Глава XIINekhuya[16]
Геракл, Адмет, Дионис, Орфей, Тиресий, Ахилл[17] — все они спускались в ад и вернулись оттуда. А вернувшись, рассказали о том, что увидели. Как могли, с трудом подбирая слова, описывали они встреченные там и вызывающие трепет лица, изначальный черный свет, сострадательность, свойственную античности. Иисус сошел в ад, как и все другие герои. Однако нам ничего не известно об аде со слов Иисуса. Это единственный герой, у которого не достало сил или мужества поведать живым о своей встрече с мертвыми.
Аристон пишет, обращаясь к грекам: «Когда Улисс спустился к тем, кто уже не дышал, он вел беседы с многими прославленными тенями, но не пожелал видеть их царицу».
Отчего же Улисс отказался увидеть Повелительницу тьмы?
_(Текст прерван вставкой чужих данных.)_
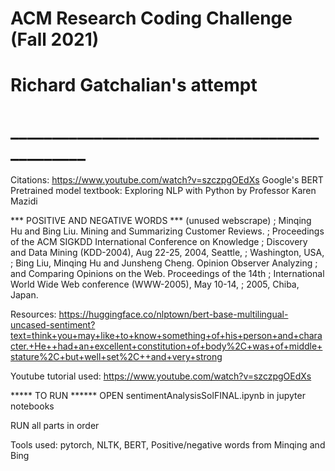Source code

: # ACM Research Coding Challenge (Fall 2021)
# Richard Gatchalian's attempt
# ______________________________________________
Citations:
https://www.youtube.com/watch?v=szczpgOEdXs
Google's BERT Pretrained model
textbook: Exploring NLP with Python by Professor Karen Mazidi



*** POSITIVE AND NEGATIVE WORDS *** (unused webscrape)
;   Minqing Hu and Bing Liu. Mining and Summarizing Customer Reviews. 
;       Proceedings of the ACM SIGKDD International Conference on Knowledge 
;       Discovery and Data Mining (KDD-2004), Aug 22-25, 2004, Seattle, 
;       Washington, USA, 
;   Bing Liu, Minqing Hu and Junsheng Cheng. Opinion Observer Analyzing 
;       and Comparing Opinions on the Web. Proceedings of the 14th 
;       International World Wide Web conference (WWW-2005), May 10-14, 
;       2005, Chiba, Japan.


Resources:
https://huggingface.co/nlptown/bert-base-multilingual-uncased-sentiment?text=think+you+may+like+to+know+something+of+his+person+and+character.+He++had+an+excellent+constitution+of+body%2C+was+of+middle+stature%2C+but+well+set%2C++and+very+strong


Youtube tutorial used:
https://www.youtube.com/watch?v=szczpgOEdXs

***** TO RUN ******
OPEN sentimentAnalysisSolFINAL.ipynb in jupyter notebooks 


RUN all parts in order


Tools used: pytorch, NLTK, BERT, Positive/negative words from Minqing and Bing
Отчего Улисс-Мореплаватель проникся ненавистью к той, которую так страстно любил рыцарь Ланселот?
Отчего Иисус не захотел рассказать о том, что увидел в царстве мертвых?
Позже Данте вступит на дорогу, по которой прошли Говэйн, Тунгдал, Дрихтельм, Эней, Улисс, Гильгамеш, и в свой черед спустится в царство теней.
Глава XIIIМадам де Лафайет[18]
Целую неделю все со страхом ожидали, что смерть унесет мадам де Лафайет. Известили мадам де Севинье[19], которая ответила весьма резко: «Ну, наконец-то болезнь ее обретет название!» Мадам де Лафайет скончалась 26 мая 1693 года. Мадам де Севинье снова взялась за перо, написав 3 июня 1693 года: «Ее убила смертельная меланхолия».
Стоит хоть на миг окунуть руку в море, как коснешься, тем самым, сразу всех его берегов. То же будет, если окунуть кончик ноги в смерть, — она заберет человека целиком из мира, где правит время.
Я разглядываю старинный рисунок XVII века, заключенный в ветхую красную рамку из тисненой телячьей кожи.
Остров уже близок. Ладья подплывает к нему. Обнаженный мужчина налегает на шест. Сейчас он причалит к берегу.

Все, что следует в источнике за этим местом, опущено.